# [Text segment]
The only "power" that the contract deployer has is the capability to allow an address, for a given NFT contract address, to split 50%/50% the fees for all the tokens of that "collection": this allows us to share the revenues on the secondary market with the content creator.
Auctions
This is the typical auction that it's open for a certain period of time (defined by the creator) and allows people to overbid each other; they have a user-defined duration and can scale in price to infinity. You can set a maximum price.
Sales
This kind of auction, instead, is for "one-shot" selling: you define a price, eg. 50 MATIC, and sell for that amount. No duration, but you can set a whitelisted buyer to sell the NFTs to a friend of yours.
PlayerselfAuction.sol
This is the implementation of the PlayerselfAuction contract.

Stored items:
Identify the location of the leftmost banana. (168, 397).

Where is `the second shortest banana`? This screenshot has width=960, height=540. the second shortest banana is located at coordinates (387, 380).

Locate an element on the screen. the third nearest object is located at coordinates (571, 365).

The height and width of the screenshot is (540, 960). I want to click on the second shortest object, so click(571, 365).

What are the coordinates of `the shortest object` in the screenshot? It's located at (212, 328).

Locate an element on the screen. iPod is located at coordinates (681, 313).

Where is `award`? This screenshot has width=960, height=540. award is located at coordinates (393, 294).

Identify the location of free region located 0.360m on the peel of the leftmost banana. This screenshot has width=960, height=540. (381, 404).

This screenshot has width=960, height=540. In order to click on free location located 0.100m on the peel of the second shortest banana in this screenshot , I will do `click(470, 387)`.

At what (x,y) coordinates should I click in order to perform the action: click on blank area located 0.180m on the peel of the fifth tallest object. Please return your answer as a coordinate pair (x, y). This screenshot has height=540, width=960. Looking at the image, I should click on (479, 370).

--

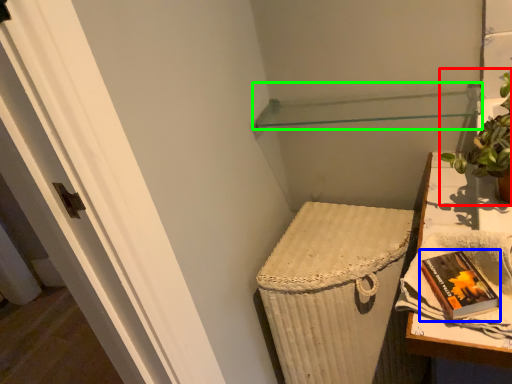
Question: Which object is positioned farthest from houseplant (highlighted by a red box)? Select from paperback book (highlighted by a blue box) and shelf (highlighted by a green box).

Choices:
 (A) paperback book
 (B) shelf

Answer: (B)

==

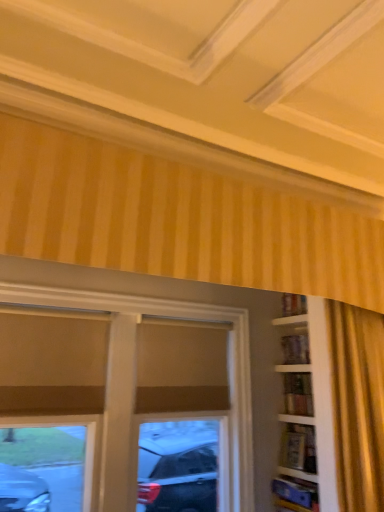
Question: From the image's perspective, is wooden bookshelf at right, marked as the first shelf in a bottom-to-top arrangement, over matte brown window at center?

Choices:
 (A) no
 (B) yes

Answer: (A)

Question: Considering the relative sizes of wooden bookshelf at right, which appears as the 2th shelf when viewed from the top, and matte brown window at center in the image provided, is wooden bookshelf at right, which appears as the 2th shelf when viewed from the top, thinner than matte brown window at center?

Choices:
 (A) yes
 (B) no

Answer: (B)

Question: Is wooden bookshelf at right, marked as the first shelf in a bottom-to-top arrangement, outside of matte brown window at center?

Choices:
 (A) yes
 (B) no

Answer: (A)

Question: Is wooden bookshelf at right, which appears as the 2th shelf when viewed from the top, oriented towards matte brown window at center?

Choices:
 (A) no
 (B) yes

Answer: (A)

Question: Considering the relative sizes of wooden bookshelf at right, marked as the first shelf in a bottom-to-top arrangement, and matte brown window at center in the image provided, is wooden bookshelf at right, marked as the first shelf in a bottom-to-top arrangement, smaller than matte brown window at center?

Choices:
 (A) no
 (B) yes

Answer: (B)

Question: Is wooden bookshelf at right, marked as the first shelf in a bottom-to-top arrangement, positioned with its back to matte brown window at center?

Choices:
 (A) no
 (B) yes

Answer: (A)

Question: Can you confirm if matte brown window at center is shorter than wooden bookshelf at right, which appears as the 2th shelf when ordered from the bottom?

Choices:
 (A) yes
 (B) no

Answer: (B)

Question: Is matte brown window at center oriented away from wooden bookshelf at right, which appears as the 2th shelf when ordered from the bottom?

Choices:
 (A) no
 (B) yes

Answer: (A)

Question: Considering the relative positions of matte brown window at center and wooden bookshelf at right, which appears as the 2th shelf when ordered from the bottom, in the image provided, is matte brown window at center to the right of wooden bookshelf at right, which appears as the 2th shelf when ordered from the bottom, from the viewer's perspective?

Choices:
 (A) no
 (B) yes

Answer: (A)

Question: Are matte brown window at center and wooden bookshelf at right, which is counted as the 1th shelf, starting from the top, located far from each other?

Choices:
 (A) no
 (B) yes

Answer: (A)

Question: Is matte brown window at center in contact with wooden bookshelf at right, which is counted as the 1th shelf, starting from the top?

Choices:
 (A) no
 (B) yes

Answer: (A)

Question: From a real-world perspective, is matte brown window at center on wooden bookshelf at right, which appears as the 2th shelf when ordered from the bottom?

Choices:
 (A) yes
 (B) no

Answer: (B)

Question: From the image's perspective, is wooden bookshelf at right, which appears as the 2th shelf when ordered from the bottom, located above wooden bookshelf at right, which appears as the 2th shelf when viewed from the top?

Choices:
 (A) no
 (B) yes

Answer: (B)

# [Exercise set]
a. Translate this sentence from the NFT auction text into French: "This is the implementation of the PlayerselfAuction contract."
b. Reproduce the stored items starting with the line containing "The height and" and going on through the line containing "Identify the location of free".
The stored items have no connection to the text about the NFT auction contract.

# [Numbered responses]
a. Ceci est l'implémentation du contrat PlayerselfAuction.

b.
The height and width of the screenshot is (540, 960). I want to click on the second shortest object, so click(571, 365).

What are the coordinates of `the shortest object` in the screenshot? It's located at (212, 328).

Locate an element on the screen. iPod is located at coordinates (681, 313).

Where is `award`? This screenshot has width=960, height=540. award is located at coordinates (393, 294).

Identify the location of free region located 0.360m on the peel of the leftmost banana. This screenshot has width=960, height=540. (381, 404).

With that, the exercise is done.